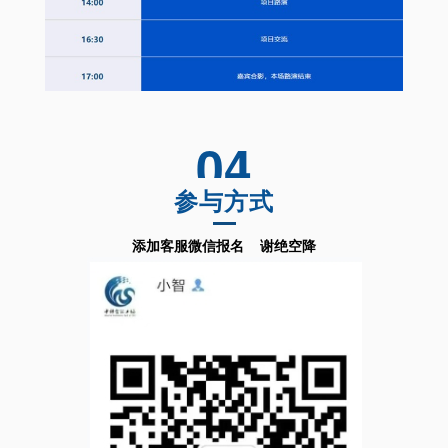
04
参与方式
添加客服微信报名
谢绝空降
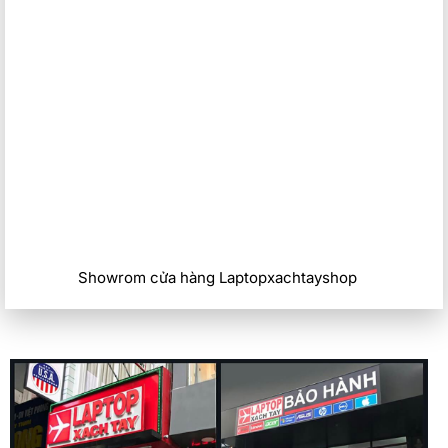
V. Tổng kết
Acer Predator Helios NEO i7 13700HX là một lựa chọn xuất
sắc cho những người yêu thích gaming và công nghệ, với
thiết kế mạnh mẽ, hiệu năng vượt trội và tính di động cao.
Máy đáp ứng mọi yêu cầu từ gaming đến công việc đồ họa
và đa phương tiện, mang lại trải nghiệm sắc nét, mượt mà và
không gì có thể chê vào điểm.
Showrom cửa hàng Laptopxachtayshop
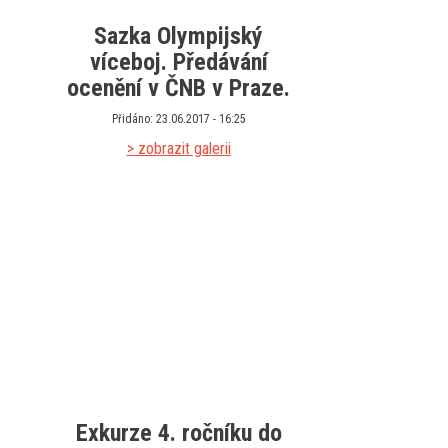
Sazka Olympijský
víceboj. Předávání
ocenění v ČNB v Praze.
Přidáno: 23.06.2017 - 16:25
> zobrazit galerii
Exkurze 4. ročníku do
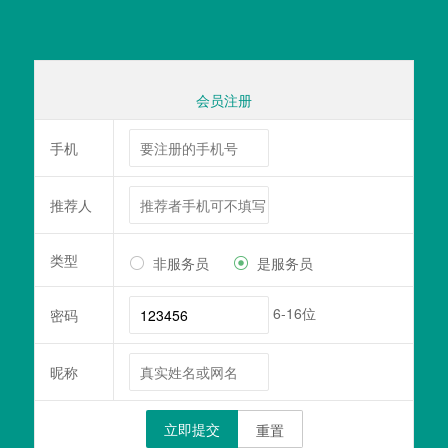
会员注册
手机
推荐人
类型
非服务员
是服务员


6-16位
密码
昵称
立即提交
重置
▬▬▬▬▬▬▬▬▬▬
> _DIRECTIONS_: Send back the listing exactly as it stands. Do not include the pictures.

> _PROBLEM SOLUTION_:
04
参与方式
添加客服微信报名
谢绝空降
V. Tổng kết
Acer Predator Helios NEO i7 13700HX là một lựa chọn xuất
sắc cho những người yêu thích gaming và công nghệ, với
thiết kế mạnh mẽ, hiệu năng vượt trội và tính di động cao.
Máy đáp ứng mọi yêu cầu từ gaming đến công việc đồ họa
và đa phương tiện, mang lại trải nghiệm sắc nét, mượt mà và
không gì có thể chê vào điểm.
Showrom cửa hàng Laptopxachtayshop
Sazka Olympijský
víceboj. Předávání
ocenění v ČNB v Praze.
Přidáno: 23.06.2017 - 16:25
> zobrazit galerii
Exkurze 4. ročníku do
会员注册
手机
推荐人
类型
非服务员
是服务员


6-16位
密码
昵称
立即提交
重置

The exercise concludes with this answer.